Entries shown

- Opening Delimiter -

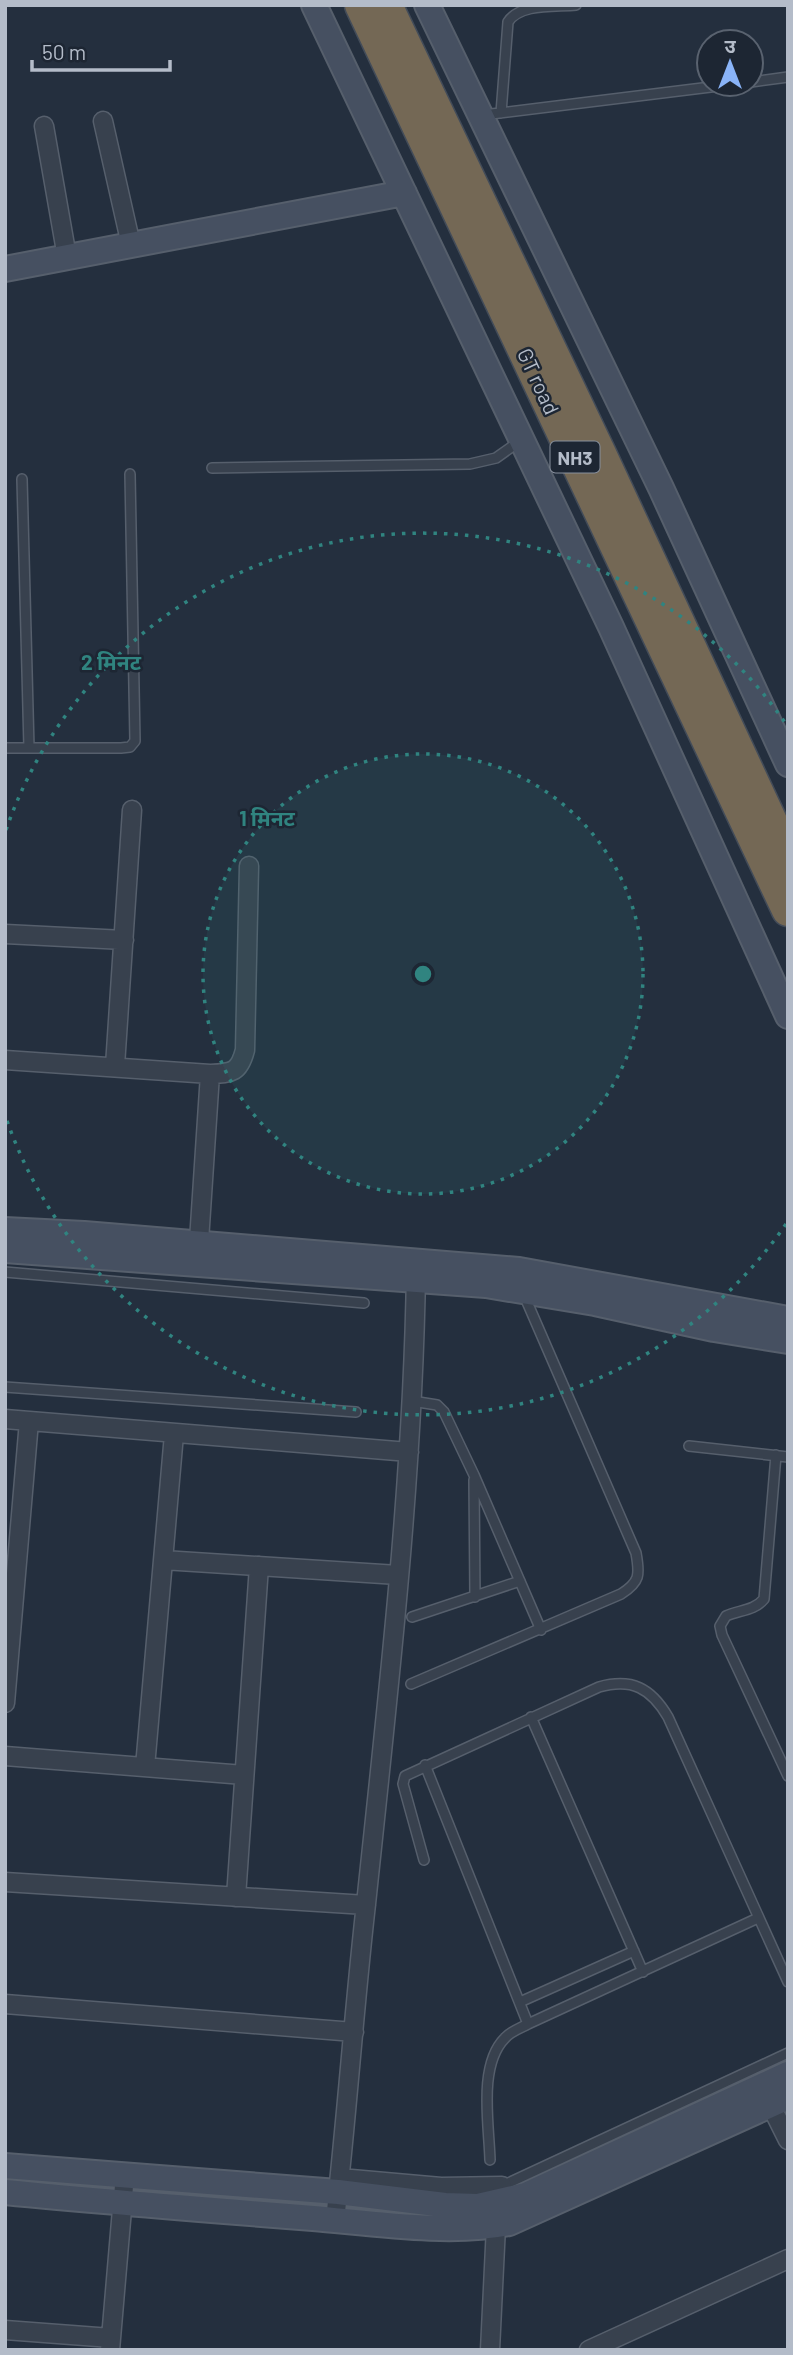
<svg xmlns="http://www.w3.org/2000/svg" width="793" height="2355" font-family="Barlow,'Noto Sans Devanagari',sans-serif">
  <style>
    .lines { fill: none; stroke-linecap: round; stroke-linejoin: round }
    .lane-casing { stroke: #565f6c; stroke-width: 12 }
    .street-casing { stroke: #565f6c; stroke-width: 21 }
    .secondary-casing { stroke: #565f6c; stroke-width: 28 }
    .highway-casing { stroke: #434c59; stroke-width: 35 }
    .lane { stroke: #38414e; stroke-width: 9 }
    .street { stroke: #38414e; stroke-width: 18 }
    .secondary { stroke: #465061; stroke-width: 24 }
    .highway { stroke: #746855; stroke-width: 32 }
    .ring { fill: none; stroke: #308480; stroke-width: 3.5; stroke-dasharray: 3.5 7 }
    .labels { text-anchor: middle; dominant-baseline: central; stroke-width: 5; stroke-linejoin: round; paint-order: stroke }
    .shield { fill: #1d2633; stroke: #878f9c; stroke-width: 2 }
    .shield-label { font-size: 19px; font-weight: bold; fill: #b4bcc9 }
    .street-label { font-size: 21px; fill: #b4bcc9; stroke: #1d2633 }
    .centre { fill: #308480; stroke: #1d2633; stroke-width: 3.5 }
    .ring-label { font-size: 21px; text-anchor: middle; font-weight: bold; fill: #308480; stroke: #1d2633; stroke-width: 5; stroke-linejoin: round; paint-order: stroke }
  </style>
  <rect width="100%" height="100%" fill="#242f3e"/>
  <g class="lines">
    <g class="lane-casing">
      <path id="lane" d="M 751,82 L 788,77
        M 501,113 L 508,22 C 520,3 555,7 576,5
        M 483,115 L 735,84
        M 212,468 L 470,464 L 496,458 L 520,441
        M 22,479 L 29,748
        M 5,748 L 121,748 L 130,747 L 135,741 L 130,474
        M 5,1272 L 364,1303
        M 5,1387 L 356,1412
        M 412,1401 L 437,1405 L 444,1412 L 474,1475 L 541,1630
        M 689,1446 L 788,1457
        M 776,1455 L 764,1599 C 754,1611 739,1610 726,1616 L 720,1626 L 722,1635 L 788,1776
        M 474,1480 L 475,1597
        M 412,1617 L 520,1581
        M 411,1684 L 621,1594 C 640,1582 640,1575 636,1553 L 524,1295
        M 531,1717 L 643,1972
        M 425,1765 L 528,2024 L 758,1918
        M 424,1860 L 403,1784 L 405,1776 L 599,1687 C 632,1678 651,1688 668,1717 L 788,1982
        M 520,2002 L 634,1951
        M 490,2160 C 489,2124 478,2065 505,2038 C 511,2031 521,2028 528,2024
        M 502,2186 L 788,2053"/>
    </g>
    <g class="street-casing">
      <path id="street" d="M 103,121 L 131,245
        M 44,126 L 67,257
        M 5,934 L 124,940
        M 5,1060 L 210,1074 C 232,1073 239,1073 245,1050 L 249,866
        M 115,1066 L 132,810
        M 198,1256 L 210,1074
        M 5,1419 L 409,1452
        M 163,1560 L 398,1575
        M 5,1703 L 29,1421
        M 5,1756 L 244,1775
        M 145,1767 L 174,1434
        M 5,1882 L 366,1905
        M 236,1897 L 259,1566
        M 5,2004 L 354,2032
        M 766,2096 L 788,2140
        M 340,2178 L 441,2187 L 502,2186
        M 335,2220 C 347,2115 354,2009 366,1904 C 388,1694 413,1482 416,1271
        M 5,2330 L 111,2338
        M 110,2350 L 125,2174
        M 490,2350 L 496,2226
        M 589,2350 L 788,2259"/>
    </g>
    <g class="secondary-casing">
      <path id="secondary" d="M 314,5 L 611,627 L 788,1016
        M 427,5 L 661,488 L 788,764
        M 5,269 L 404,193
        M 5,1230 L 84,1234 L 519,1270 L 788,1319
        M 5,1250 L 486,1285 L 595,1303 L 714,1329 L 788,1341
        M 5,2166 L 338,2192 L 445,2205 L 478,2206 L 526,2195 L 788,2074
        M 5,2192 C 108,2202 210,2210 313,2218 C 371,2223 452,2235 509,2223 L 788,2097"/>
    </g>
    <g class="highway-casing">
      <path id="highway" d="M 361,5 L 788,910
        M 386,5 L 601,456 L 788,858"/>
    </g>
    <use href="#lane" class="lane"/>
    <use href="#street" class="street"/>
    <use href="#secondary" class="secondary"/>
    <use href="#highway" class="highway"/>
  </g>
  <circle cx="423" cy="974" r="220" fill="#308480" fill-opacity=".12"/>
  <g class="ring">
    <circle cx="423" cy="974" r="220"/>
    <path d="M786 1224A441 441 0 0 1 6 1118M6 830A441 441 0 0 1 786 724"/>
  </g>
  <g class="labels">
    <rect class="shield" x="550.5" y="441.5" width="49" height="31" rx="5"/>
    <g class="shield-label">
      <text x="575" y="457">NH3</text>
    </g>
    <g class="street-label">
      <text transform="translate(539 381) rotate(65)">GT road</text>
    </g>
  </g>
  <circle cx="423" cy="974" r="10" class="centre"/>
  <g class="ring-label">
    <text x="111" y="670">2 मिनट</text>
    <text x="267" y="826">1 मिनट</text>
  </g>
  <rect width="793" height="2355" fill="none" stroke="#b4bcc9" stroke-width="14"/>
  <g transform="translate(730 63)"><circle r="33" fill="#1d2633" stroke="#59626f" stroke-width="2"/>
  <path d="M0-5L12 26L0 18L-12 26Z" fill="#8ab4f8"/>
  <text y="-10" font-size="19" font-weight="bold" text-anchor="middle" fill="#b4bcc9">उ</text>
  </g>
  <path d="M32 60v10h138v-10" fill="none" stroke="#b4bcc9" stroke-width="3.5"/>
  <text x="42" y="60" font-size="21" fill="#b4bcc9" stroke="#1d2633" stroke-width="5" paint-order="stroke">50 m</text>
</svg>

- Closing Delimiter -
- Opening Delimiter -

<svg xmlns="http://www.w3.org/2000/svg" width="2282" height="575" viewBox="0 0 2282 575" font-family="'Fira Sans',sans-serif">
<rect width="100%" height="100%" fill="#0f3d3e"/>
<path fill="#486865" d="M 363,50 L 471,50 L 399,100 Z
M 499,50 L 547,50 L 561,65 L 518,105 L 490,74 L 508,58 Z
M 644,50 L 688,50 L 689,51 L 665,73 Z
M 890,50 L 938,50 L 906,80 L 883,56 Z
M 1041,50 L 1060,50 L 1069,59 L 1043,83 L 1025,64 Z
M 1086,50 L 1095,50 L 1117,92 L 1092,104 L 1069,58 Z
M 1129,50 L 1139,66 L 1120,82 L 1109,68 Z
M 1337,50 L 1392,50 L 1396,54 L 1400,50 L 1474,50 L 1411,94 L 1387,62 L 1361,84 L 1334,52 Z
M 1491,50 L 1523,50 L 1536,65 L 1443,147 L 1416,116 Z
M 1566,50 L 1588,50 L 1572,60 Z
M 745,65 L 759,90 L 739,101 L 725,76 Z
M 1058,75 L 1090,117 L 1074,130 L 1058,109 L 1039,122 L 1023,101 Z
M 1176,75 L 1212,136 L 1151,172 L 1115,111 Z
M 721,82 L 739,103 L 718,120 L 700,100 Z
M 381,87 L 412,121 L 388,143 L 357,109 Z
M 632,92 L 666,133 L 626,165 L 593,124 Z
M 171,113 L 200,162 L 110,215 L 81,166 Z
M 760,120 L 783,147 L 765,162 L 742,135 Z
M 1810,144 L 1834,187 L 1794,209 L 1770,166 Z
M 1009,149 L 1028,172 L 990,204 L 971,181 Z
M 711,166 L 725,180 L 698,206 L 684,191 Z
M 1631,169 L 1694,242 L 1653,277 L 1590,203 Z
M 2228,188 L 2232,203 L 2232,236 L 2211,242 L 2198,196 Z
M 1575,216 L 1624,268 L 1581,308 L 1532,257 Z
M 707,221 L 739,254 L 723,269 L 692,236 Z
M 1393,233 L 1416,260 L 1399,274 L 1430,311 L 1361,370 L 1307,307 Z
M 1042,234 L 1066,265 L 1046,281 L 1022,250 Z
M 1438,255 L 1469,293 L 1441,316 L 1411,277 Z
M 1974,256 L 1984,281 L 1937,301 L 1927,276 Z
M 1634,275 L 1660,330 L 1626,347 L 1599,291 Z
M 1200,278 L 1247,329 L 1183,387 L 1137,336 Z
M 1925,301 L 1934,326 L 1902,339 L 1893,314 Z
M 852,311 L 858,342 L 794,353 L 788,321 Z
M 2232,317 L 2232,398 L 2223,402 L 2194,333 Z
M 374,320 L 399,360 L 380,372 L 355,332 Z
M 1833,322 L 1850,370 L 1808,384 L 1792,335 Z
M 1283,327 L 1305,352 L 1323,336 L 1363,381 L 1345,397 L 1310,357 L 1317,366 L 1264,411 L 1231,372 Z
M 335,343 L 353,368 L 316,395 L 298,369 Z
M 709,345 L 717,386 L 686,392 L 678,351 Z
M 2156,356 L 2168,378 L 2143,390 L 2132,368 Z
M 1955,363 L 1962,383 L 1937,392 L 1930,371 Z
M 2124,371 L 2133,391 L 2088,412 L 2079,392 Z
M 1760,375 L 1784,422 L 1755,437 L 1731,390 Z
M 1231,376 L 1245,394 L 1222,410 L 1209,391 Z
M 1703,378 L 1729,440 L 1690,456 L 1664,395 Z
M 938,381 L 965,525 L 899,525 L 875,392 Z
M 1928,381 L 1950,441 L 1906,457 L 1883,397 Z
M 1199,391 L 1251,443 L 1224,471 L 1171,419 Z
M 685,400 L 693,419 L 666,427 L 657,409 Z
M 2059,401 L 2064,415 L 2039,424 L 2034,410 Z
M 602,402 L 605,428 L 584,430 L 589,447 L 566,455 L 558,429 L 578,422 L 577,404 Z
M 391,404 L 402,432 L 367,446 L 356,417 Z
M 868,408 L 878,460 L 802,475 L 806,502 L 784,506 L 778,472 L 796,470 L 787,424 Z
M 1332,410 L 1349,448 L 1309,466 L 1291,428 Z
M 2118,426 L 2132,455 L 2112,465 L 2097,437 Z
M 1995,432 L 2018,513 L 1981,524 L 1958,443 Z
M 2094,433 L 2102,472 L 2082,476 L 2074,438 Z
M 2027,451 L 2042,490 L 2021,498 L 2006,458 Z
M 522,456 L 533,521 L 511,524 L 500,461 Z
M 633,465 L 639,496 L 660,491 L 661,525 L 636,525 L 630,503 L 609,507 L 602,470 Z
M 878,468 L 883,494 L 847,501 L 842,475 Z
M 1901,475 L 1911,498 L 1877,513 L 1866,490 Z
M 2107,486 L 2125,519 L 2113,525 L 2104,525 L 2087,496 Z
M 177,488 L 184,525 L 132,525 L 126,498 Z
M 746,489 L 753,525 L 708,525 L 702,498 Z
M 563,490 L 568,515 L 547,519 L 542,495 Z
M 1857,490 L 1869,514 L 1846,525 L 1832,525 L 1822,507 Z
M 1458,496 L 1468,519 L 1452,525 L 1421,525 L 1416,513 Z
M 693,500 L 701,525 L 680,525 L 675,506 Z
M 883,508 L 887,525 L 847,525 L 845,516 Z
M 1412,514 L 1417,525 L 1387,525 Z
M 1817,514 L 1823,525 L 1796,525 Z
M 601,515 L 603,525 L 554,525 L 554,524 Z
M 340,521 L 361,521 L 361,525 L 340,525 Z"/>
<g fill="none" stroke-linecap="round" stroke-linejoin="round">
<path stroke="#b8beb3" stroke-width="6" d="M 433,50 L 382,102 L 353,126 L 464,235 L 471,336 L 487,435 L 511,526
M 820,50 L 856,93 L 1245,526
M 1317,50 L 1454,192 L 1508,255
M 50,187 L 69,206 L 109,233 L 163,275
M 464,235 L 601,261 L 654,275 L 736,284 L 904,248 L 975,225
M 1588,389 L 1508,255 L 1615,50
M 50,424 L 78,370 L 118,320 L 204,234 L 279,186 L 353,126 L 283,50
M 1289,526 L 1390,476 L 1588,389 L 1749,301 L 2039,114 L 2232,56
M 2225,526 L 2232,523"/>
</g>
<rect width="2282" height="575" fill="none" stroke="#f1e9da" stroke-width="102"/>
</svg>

- Closing Delimiter -

Requirement
From the line that has "M 1283,327 L" through the line that has "M 1317,50 L 1454,192 L 1508,255", copy every line exactly as it appears above, and leave out all others.

Response
M 1283,327 L 1305,352 L 1323,336 L 1363,381 L 1345,397 L 1310,357 L 1317,366 L 1264,411 L 1231,372 Z
M 335,343 L 353,368 L 316,395 L 298,369 Z
M 709,345 L 717,386 L 686,392 L 678,351 Z
M 2156,356 L 2168,378 L 2143,390 L 2132,368 Z
M 1955,363 L 1962,383 L 1937,392 L 1930,371 Z
M 2124,371 L 2133,391 L 2088,412 L 2079,392 Z
M 1760,375 L 1784,422 L 1755,437 L 1731,390 Z
M 1231,376 L 1245,394 L 1222,410 L 1209,391 Z
M 1703,378 L 1729,440 L 1690,456 L 1664,395 Z
M 938,381 L 965,525 L 899,525 L 875,392 Z
M 1928,381 L 1950,441 L 1906,457 L 1883,397 Z
M 1199,391 L 1251,443 L 1224,471 L 1171,419 Z
M 685,400 L 693,419 L 666,427 L 657,409 Z
M 2059,401 L 2064,415 L 2039,424 L 2034,410 Z
M 602,402 L 605,428 L 584,430 L 589,447 L 566,455 L 558,429 L 578,422 L 577,404 Z
M 391,404 L 402,432 L 367,446 L 356,417 Z
M 868,408 L 878,460 L 802,475 L 806,502 L 784,506 L 778,472 L 796,470 L 787,424 Z
M 1332,410 L 1349,448 L 1309,466 L 1291,428 Z
M 2118,426 L 2132,455 L 2112,465 L 2097,437 Z
M 1995,432 L 2018,513 L 1981,524 L 1958,443 Z
M 2094,433 L 2102,472 L 2082,476 L 2074,438 Z
M 2027,451 L 2042,490 L 2021,498 L 2006,458 Z
M 522,456 L 533,521 L 511,524 L 500,461 Z
M 633,465 L 639,496 L 660,491 L 661,525 L 636,525 L 630,503 L 609,507 L 602,470 Z
M 878,468 L 883,494 L 847,501 L 842,475 Z
M 1901,475 L 1911,498 L 1877,513 L 1866,490 Z
M 2107,486 L 2125,519 L 2113,525 L 2104,525 L 2087,496 Z
M 177,488 L 184,525 L 132,525 L 126,498 Z
M 746,489 L 753,525 L 708,525 L 702,498 Z
M 563,490 L 568,515 L 547,519 L 542,495 Z
M 1857,490 L 1869,514 L 1846,525 L 1832,525 L 1822,507 Z
M 1458,496 L 1468,519 L 1452,525 L 1421,525 L 1416,513 Z
M 693,500 L 701,525 L 680,525 L 675,506 Z
M 883,508 L 887,525 L 847,525 L 845,516 Z
M 1412,514 L 1417,525 L 1387,525 Z
M 1817,514 L 1823,525 L 1796,525 Z
M 601,515 L 603,525 L 554,525 L 554,524 Z
M 340,521 L 361,521 L 361,525 L 340,525 Z"/>
<g fill="none" stroke-linecap="round" stroke-linejoin="round">
<path stroke="#b8beb3" stroke-width="6" d="M 433,50 L 382,102 L 353,126 L 464,235 L 471,336 L 487,435 L 511,526
M 820,50 L 856,93 L 1245,526
M 1317,50 L 1454,192 L 1508,255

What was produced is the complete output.